Popping in to say happy Friday and share a bit about what’s happening in the health policy world. Congress is still in a holding pattern when it comes to the reconciliation bill and there’s a lot of bickering about what health priorities will ultimately be included. I’m grateful to the reporters following the back and forth, there’s a few articles this week on the negotiations. Here’s what I’ve been reading this week!
COVAX is a global initiative set up to give all countries equitable access to COVID-19 vaccines – but it’s faced significant challenges, like vaccines never arriving, and big goals that have yet to be realized.
Lawrence Gostin îs a public health expert (he literally wrote one of my text books in grad school) and wrote an excellent article on the historical context of vaccine mandates and their legality.
There’s a push in Congress to expand Medicare benefits to include coverage for vision and dental services but there are many reasons why it might not happen.
The Food & Drug Administration has released long-awaited guidance on sodium reduction targets for more than 160 food products, encouraging food makers to comply with the voluntary regulation to address the high rates of hypertension and heart disease in the U.S.
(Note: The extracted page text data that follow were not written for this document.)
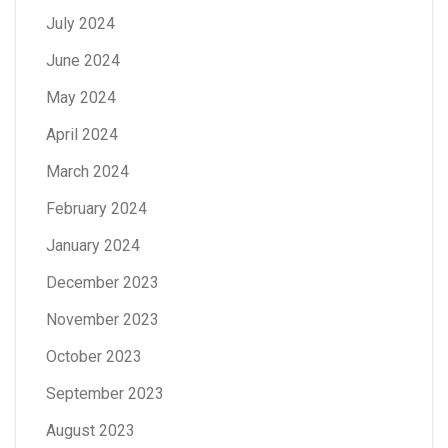
July 2024
June 2024
May 2024
April 2024
March 2024
February 2024
January 2024
December 2023
November 2023
October 2023
September 2023
August 2023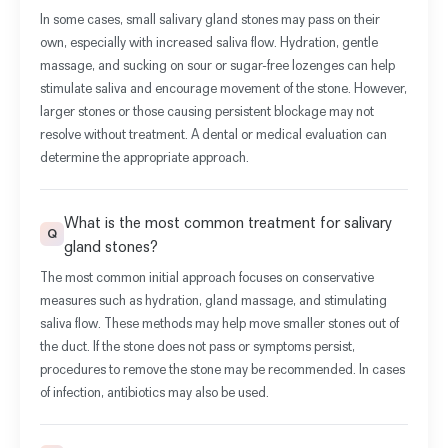
In some cases, small salivary gland stones may pass on their
own, especially with increased saliva flow. Hydration, gentle
massage, and sucking on sour or sugar-free lozenges can help
stimulate saliva and encourage movement of the stone. However,
larger stones or those causing persistent blockage may not
resolve without treatment. A dental or medical evaluation can
determine the appropriate approach.
What is the most common treatment for salivary
Q
gland stones?
The most common initial approach focuses on conservative
measures such as hydration, gland massage, and stimulating
saliva flow. These methods may help move smaller stones out of
the duct. If the stone does not pass or symptoms persist,
procedures to remove the stone may be recommended. In cases
of infection, antibiotics may also be used.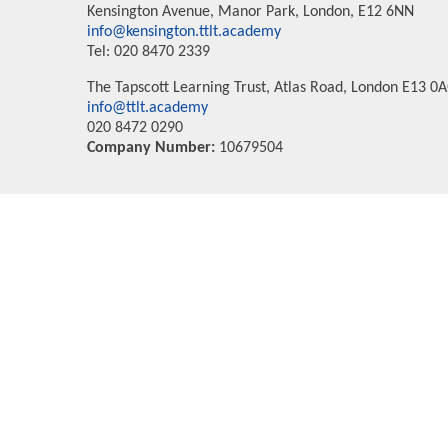
Kensington Avenue, Manor Park, London, E12 6NN
info@kensington.ttlt.academy
Tel: 020 8470 2339
The Tapscott Learning Trust, Atlas Road, London E13 0
info@ttlt.academy
020 8472 0290
Company Number:
10679504
Cookie Policy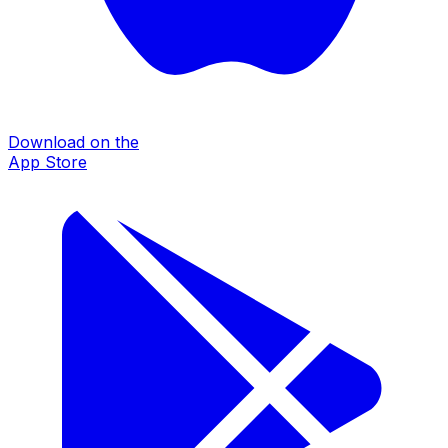
Download on the
App Store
The Centers for Medicare and Medicaid approved a plan from Colorado that will require private insurance sold in the state to cover gender-affirming care, marking the first time this type of coverage requirement has been approved by the federal government for individual and small group health plans.
In 2022, Kansans will vote on a ballot initiative that could amend their state constitution to remove abortion as a fundamental right, potentially creating an abortion desert in the midwest larger than France. Half of the abortions performed in Kansas are for patients from out of state, mostly from Missouri which has only one abortion clinic.
The most popular provision of the reconciliation package is lowering the cost of pharmaceuticals, but the argument against allowing the government to negotiate (and thus lower) drug prices is that pharmaceutical companies will not make enough money to invest in the research and development of new treatments and medications – is that actually true?
Ed Yong outlines the (many) weaknesses in the U.S. medical and public health infrastructure as we barrel towards the inevitable next pandemic and why we’re running out of time to prepare.